[Types-sig] Q: What are Meta-classes anyhoo?

Evan Simpson evan@tokenexchange.com
Fri, 4 Dec 1998 10:27:18 -0600

>Further on, it goes on to say,
>"Whenever a new class is created, a new metaclass is created for it
>automatically.  Metaclasses are similar to other classes because they
>contain methods used by their instances.  Metaclasses are different
>from other classes because they themselves are not instances of
>metaclasses.  Instead, they are all instances of a class called
>So, like Evan's #6, metaclasses contain class methods.  In actuality,
>in Smalltalk, constuctors are just class methods, ie, methods of
>class's metaclass.

Eeek.  I like the part about class methods, but the business of
automatically generating a new metaclass behind the scenes for every new
class is a bit odd.  If all metaclasses are instances of Metaclass, and you
can subclass Metaclass (say with MyMetaClass), how do you get an instance of
MyMetaClass to be the metaclass of a new class? Or does Smalltalk let you
implicitly define your metaclass in the class definition somehow?

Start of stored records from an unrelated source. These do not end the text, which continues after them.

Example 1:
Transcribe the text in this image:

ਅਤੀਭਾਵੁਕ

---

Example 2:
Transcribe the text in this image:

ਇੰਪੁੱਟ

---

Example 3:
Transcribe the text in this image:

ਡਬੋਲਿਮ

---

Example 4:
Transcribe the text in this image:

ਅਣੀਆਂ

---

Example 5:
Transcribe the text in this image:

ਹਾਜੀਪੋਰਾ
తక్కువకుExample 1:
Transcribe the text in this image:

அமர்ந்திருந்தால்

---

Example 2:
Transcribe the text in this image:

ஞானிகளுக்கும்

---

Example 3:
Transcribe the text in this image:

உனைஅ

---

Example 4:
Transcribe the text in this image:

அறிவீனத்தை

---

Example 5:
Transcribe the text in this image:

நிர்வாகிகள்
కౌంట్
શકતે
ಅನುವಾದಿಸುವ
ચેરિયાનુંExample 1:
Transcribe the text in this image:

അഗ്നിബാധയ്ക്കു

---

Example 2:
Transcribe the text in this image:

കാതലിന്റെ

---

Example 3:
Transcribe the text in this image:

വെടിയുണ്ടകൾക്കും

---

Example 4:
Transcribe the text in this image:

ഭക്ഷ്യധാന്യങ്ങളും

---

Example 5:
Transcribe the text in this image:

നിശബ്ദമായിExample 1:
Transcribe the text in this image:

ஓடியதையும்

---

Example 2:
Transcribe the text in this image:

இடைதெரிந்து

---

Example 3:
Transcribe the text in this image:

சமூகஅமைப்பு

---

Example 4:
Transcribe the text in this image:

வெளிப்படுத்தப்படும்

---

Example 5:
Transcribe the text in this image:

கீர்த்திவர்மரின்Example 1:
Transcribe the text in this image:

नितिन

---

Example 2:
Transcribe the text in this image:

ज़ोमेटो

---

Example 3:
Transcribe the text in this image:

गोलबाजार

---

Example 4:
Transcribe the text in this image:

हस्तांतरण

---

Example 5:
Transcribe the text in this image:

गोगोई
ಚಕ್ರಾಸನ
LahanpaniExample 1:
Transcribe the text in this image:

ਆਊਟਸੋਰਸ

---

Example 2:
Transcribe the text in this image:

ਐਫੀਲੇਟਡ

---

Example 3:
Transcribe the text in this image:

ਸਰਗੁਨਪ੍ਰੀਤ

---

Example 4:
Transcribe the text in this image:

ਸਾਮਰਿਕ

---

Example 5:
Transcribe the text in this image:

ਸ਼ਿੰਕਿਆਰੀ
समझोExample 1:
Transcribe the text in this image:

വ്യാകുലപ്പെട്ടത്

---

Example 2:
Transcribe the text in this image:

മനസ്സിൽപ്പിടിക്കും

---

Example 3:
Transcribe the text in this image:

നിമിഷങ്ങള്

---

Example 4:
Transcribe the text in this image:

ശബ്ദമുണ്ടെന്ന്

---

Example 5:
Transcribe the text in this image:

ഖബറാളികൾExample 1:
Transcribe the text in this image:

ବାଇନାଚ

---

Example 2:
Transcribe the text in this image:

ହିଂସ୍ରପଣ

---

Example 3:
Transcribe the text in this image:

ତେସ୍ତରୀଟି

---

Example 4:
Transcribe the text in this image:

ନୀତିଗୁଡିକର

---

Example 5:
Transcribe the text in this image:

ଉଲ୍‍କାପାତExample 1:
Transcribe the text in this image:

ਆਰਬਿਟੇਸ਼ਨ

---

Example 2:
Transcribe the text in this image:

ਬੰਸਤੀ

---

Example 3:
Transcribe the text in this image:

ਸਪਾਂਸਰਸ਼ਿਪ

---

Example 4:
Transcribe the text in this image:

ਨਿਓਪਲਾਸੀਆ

>I think with a little bit of thought you could extend it to define/change
>an instances attributes are looked up, etc, etc.  I think it could be
>extended to all kinds of fancy things.

Now that I think about it, if we have static class methods, and they are not
only bound to the class but to the instance on which they are called as an
argument (None if called on the class), then we could specify that the
various hooks (__getattr__, etc.) must be called *before* the instance dict
is examined if the hook is a static class method.  Then we could have:

... defining metaclass MC...
  def __getattr__(klass, inst, attr):
    if inst is not None:
      # fake up the attribute for the instance inst
      # fake up the attribute for the class klass
  def astatic(klass, inst, anarg):
    # similar

... later ...
C = MC()
c = C()
# C.x ALWAYS evaluates as MC.__getattr__(C, None, 'x')
# c.x ALWAYS evaluates as MC.__getattr__(C, c, 'x')
# C.astatic(None, 'foo') is MC.astatic(C, None, 'foo')
# C.astatic(c, 'foo') and c.astatic('foo') are MC.astatic(C, c, 'foo')

Of course, this would mean that we would either have to extend the notation
naturally for (meta){2,}classes, or be unable to access more than two
instanciations down.  Also, the interpreter would be forever having to walk
the meta-chain before doing the simplest operations.  Grrr.  Let's put
static class methods into the dictionary of everything they're bound to, and
to heck with dynamic behavior; What sane person wants to mess with an
object's (meta){1,}class at rutime anyway? <0.5 wink>.